■ Provided passage ■
+++++

When carrier couples at risk for an affected child are identified prior to conception, they should be counseled about all of their reproductive options including that IVF coupled with PGT is the only preconception method likely to prevent the birth of an affected biological child. While this technology continues to evolve, it requires high-level expertise in the lab; because PGT is often not covered by insurance, it can be a quite expensive investment for the couple. Other alternatives include the use of donor gametes or embryos, adoption, or early prenatal diagnostic testing.22 While these alternatives may seem simpler, and in some instances cheaper (donor sperm but not donor eggs), patients may have a hard time parting with their own genome. We feel that the addition of ECS to our practice has fortified our preconception testing and improved pregnancy outcomes.

While most patients present to our center for infertility, another subset presents due to having either a child or a terminated fetus affected by a genetic disorder that the parents had been unaware of carrying prior to conception. In many cases, the variant would have been discovered by ECS. Further, the couple does not have the chance to pursue IVF paired with PGT for this pregnancy. Genetic counseling can aid couples in making an informed decision that is best for them. This highlights the need to broaden the use of ECS to primary care and OB-GYN practices to increase access to all reproductive options for all couples.

+++++

■ Activity ■
Answer these questions from the carrier screening passage above:
1. What does it name as the only preconception method likely to prevent the birth of an affected biological child?
2. Which kind of donor gamete does it say can be cheaper?
3. To which practices does it say the use of ECS should be broadened?

+++++

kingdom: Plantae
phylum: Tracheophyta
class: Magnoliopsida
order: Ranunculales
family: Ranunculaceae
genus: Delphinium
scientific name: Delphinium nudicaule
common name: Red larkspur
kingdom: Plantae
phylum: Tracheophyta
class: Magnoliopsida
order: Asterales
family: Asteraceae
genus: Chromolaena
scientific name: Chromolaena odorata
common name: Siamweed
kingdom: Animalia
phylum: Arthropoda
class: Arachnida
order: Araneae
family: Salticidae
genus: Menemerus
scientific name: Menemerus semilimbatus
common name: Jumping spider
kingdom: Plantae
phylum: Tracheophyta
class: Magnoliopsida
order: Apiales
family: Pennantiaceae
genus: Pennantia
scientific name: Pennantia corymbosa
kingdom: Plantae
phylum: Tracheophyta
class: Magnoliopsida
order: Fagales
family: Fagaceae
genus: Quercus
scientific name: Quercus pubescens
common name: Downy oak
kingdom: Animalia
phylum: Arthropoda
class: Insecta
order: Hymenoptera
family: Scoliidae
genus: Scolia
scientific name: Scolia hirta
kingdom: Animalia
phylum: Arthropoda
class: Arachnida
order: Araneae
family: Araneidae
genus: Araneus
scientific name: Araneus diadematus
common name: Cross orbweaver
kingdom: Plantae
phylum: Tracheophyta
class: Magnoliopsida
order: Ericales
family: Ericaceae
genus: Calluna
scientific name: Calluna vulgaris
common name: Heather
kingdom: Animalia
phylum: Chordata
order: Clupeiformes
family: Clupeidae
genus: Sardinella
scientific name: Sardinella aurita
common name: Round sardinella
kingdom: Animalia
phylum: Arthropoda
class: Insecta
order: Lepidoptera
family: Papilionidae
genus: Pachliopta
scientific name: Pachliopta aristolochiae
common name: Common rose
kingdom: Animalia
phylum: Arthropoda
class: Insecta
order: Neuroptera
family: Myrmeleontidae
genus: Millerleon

+++++

■ Completed task ■
1. IVF coupled with PGT.
2. Donor sperm.
3. Primary care and OB-GYN practices.